Historique[modifier | modifier le code]

Cette coalition a rejeté dans l'opposition les radicaux, jusque là incontournables dans toute coalition depuis le tournant du siècle (à l'exception de la période 1919-1924).

Cette coalition a été rendue possible, malgré de fortes oppositions idéologiques, notamment entre les démocrates-chrétiens du MRP et les communistes athées, par les combats menés en commun dans le cadre de la résistance. C'est d'ailleurs à la mise en œuvre du Programme du Conseil national de la Résistance, élaboré en commun, et dont le préambule de la constitution de 1946 est l'héritage le plus marquant, que s'est attelé le tripartisme.

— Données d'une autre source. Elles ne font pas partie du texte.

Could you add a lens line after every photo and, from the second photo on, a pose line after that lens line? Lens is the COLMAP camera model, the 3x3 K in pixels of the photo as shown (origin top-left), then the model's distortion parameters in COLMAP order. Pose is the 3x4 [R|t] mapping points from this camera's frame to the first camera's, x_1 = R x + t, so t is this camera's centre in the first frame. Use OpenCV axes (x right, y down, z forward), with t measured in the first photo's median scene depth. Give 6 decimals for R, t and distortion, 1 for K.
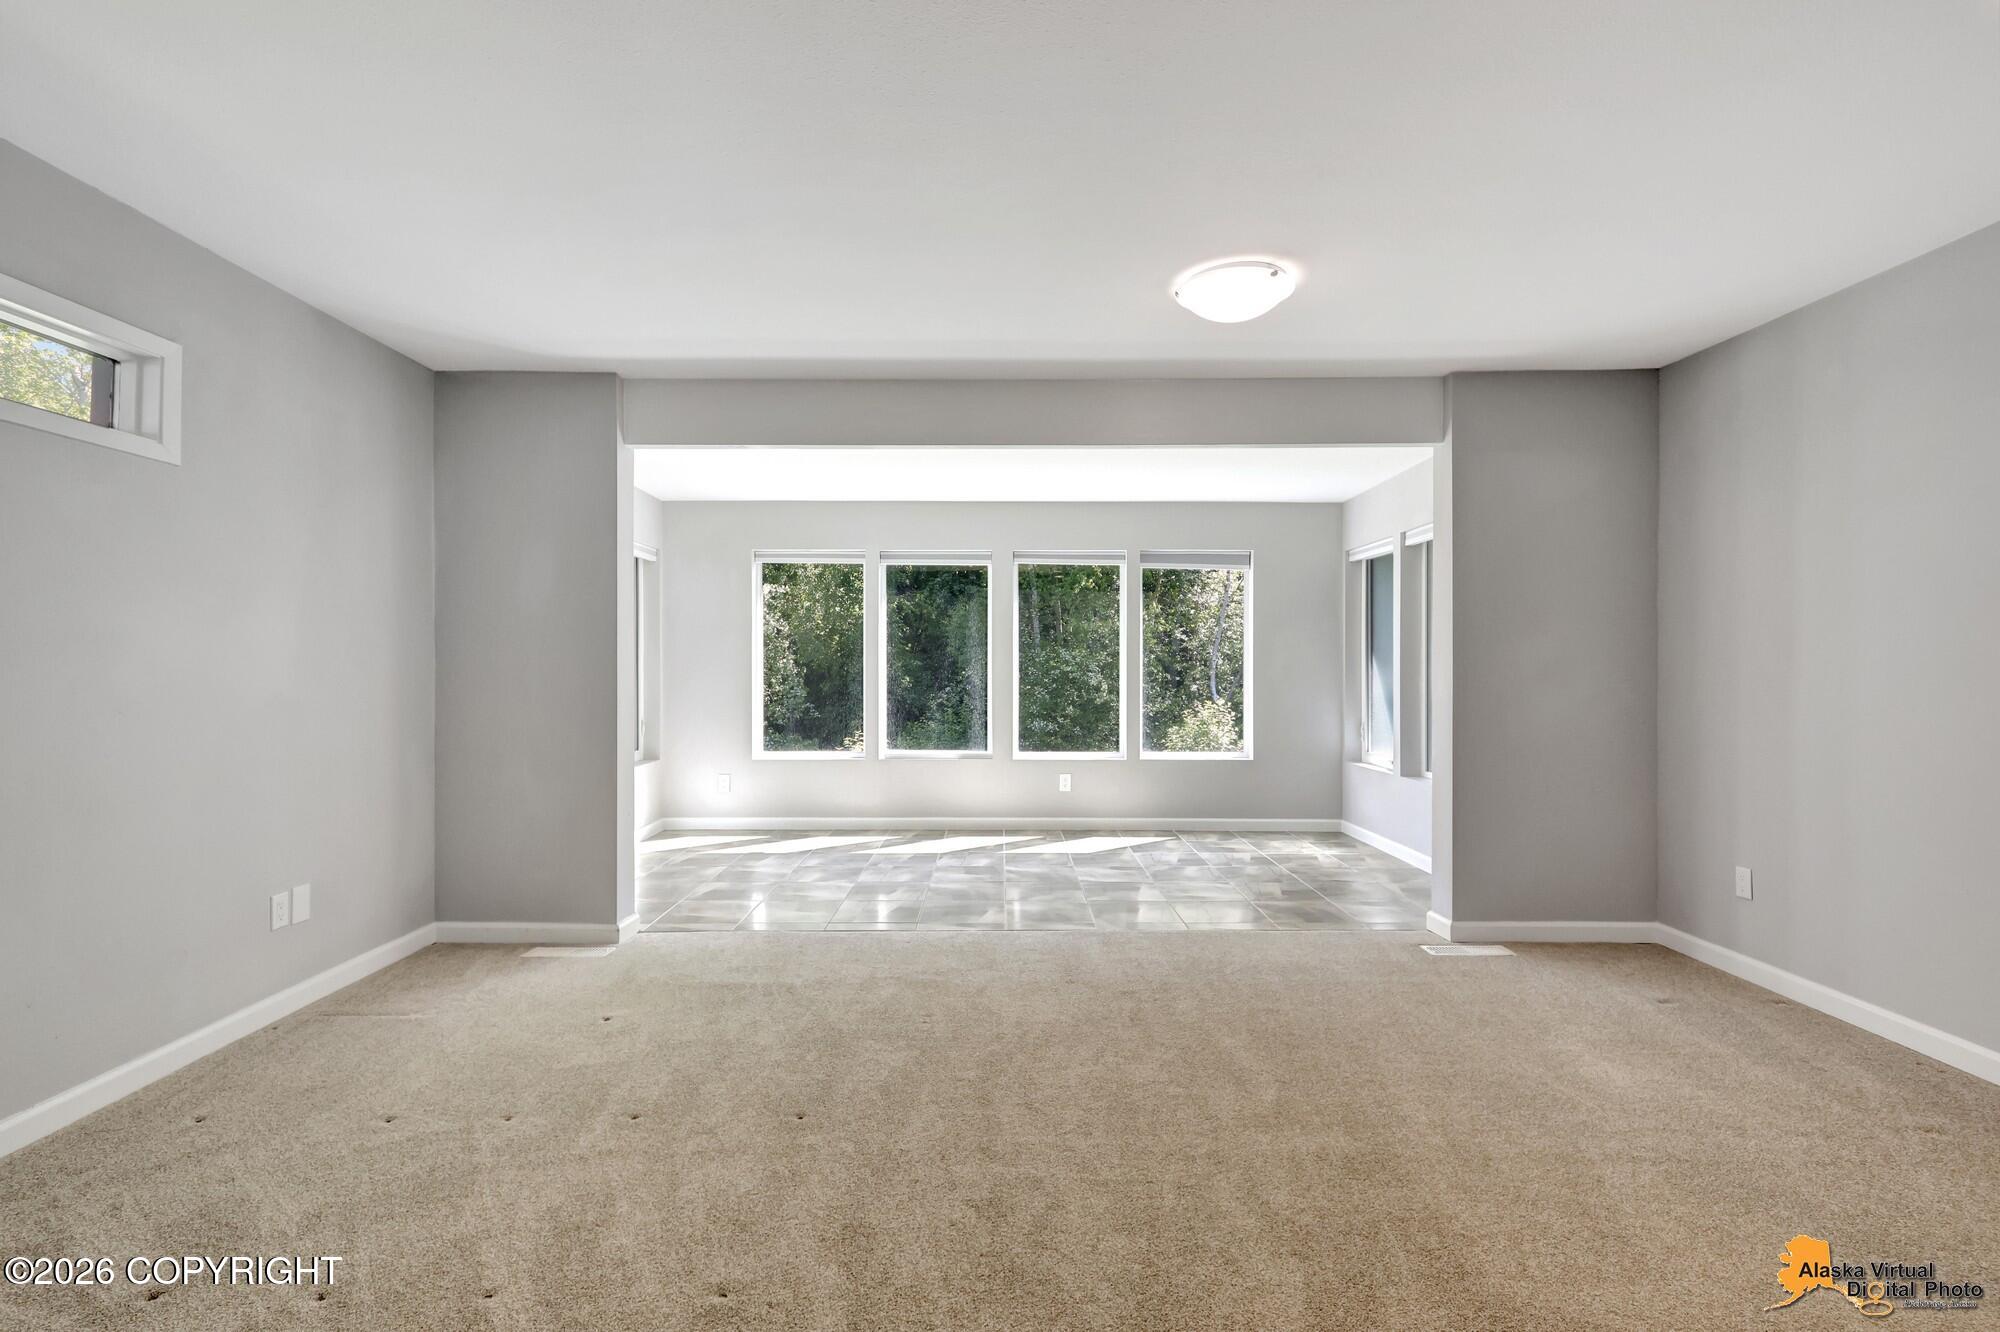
lens RADIAL K [[936.2, 0, 1000.9], [0, 936.2, 658.0], [0, 0, 1]] dist [0.011083, -0.005195]
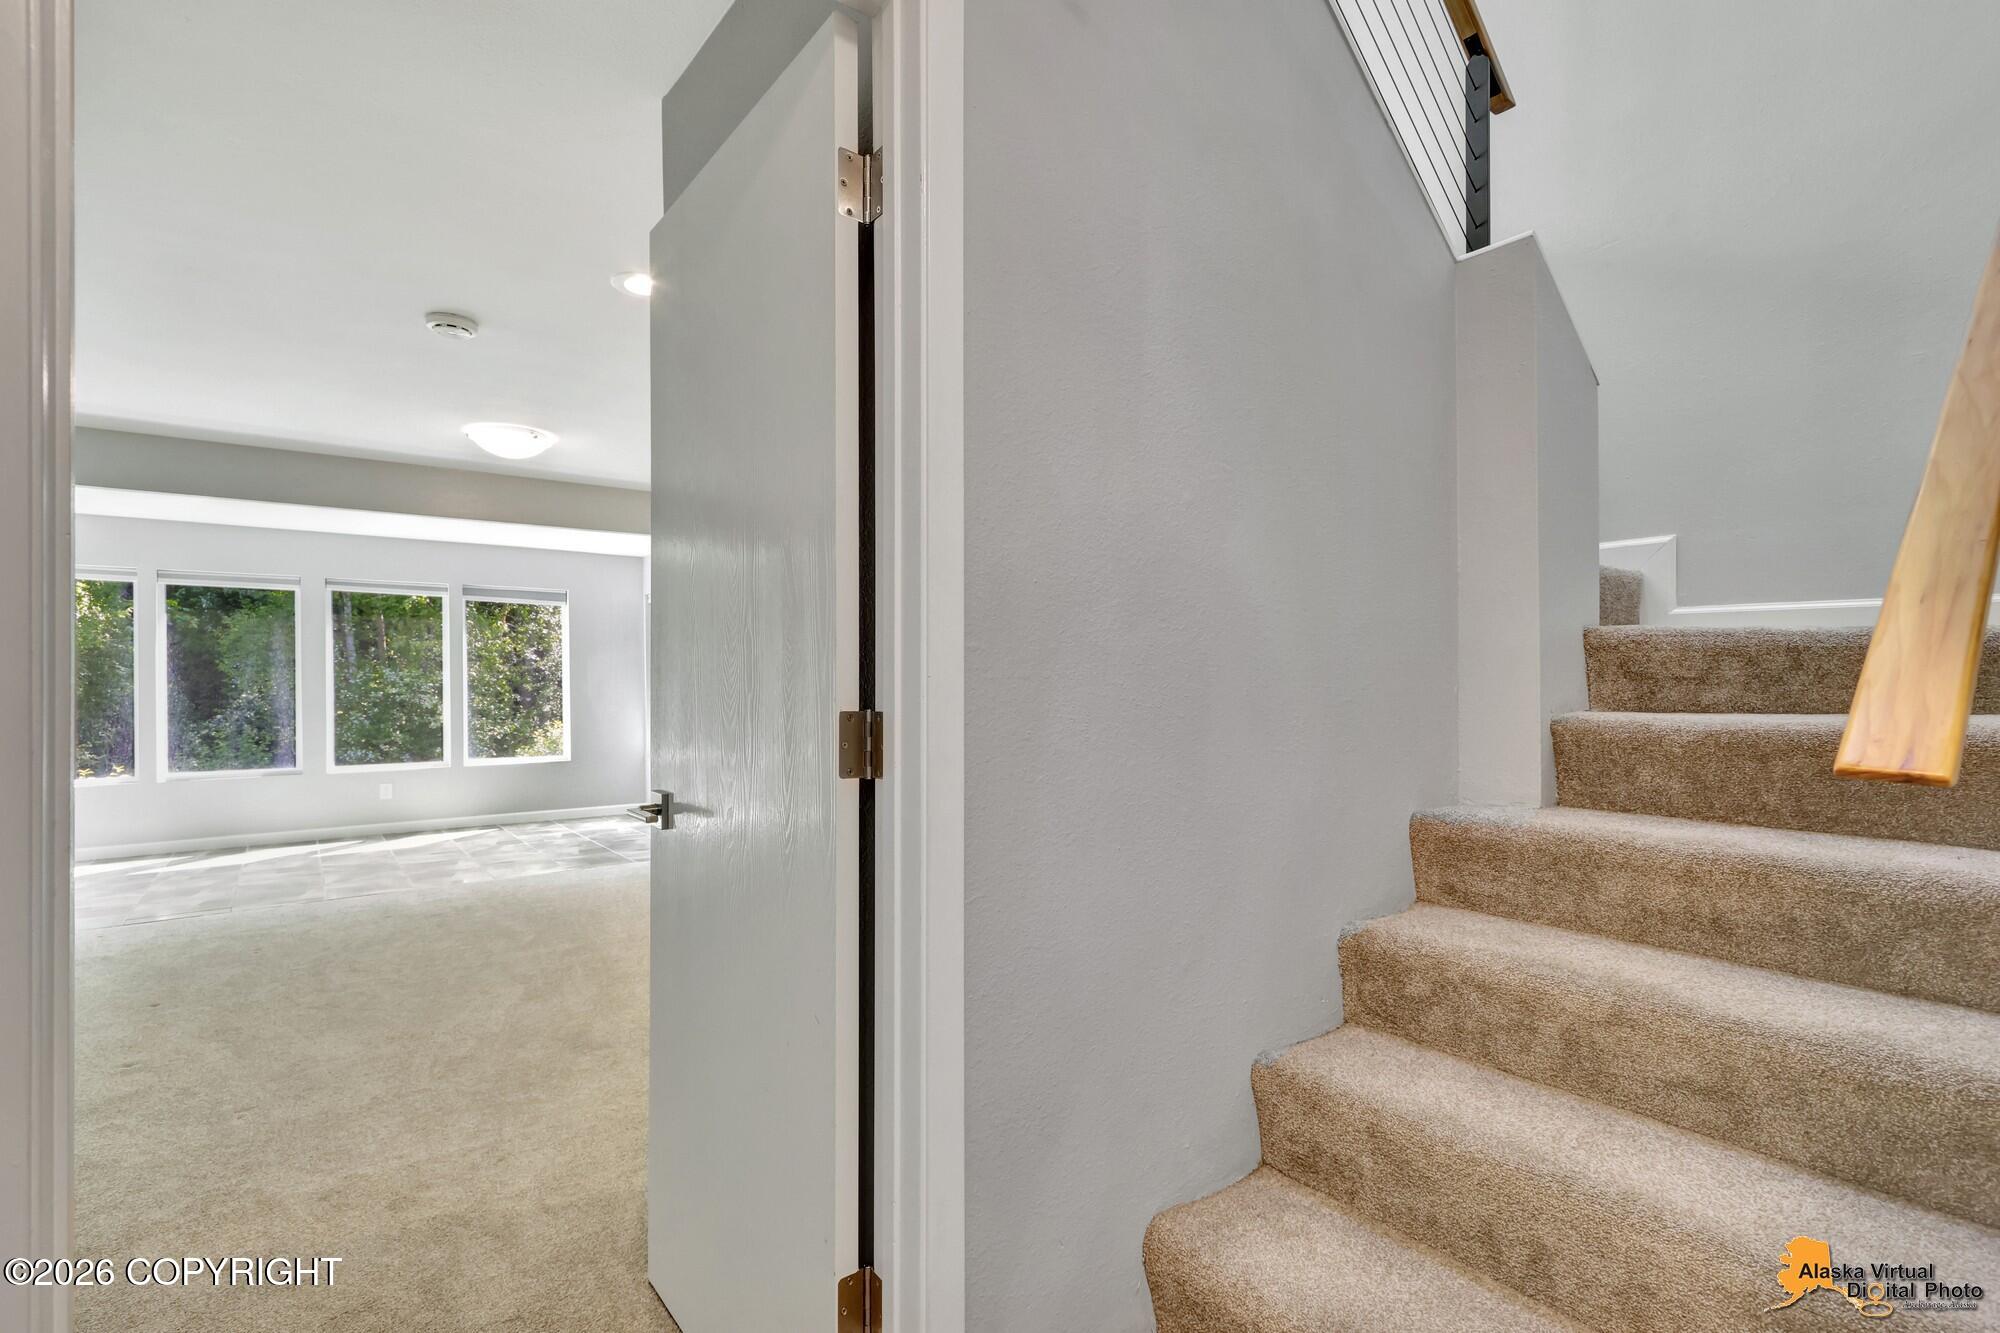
lens RADIAL K [[936.2, 0, 1009.3], [0, 936.2, 682.7], [0, 0, 1]] dist [0.011083, -0.005195]
pose [[0.796297, -0.007234, 0.604863, -0.015777], [0.003984, 0.999970, 0.006716, 0.000579], [-0.604893, -0.002938, 0.796301, -0.320018]]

D'abord associé au général de Gaulle, qui dirige, après les élections de 1945, un gouvernement associant les trois partis en question, le tripartisme apparaît comme tel après la démission du chef du gouvernement, en désaccord avec la majorité des députés sur la forme de la nouvelle constitution.

Le Tripartisme s'achève par le renvoi des ministres communistes par le président du Conseil Paul Ramadier, causé par la situation quasi-insurrectionnelle due aux grandes grèves menées par la CGT, principal syndicat français, dont la direction est alors totalement inféodée au Parti communiste lui-même aux ordres de Moscou (Kominform). La troisième force, coalition dans laquelle le Rassemblement des gauches républicaines remplace les communistes, succède au tripartisme.